• EXERCISE AIM
Copy the text of each item below line for line, without changing anything, and leave out the pictures.
DATA Block Start
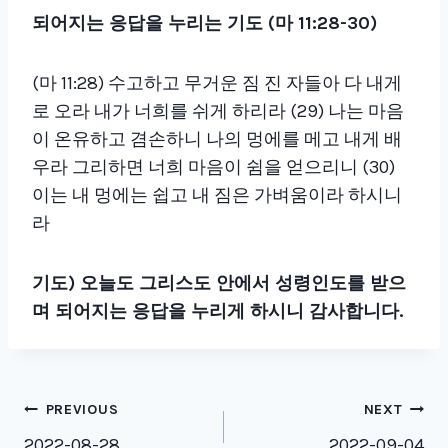
되어지는 응답을 누리는 기도
(
마
11:28-30)
(마 11:28) 수고하고 무거운 짐 진 자들아 다 내게
로 오라 내가 너희를 쉬게 하리라 (29) 나는 마음
이 온유하고 겸손하니 나의 멍에를 메고 내게 배
우라 그리하면 너희 마음이 쉼을 얻으리니 (30)
이는 내 멍에는 쉽고 내 짐은 가벼움이라 하시니
라
기도
)
오늘도 그리스도 안에서 성령인도를 받으
며 되어지는 응답을 누리게 하시니 감사합니다
.
Post
PREVIOUS
NEXT
2022-08-28
2022-09-04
DATA Block End
• SOLUTION FOR THIS PROBLEM
되어지는 응답을 누리는 기도
(
마
11:28-30)
(마 11:28) 수고하고 무거운 짐 진 자들아 다 내게
로 오라 내가 너희를 쉬게 하리라 (29) 나는 마음
이 온유하고 겸손하니 나의 멍에를 메고 내게 배
우라 그리하면 너희 마음이 쉼을 얻으리니 (30)
이는 내 멍에는 쉽고 내 짐은 가벼움이라 하시니
라
기도
)
오늘도 그리스도 안에서 성령인도를 받으
며 되어지는 응답을 누리게 하시니 감사합니다
.
Post
PREVIOUS
NEXT
2022-08-28
2022-09-04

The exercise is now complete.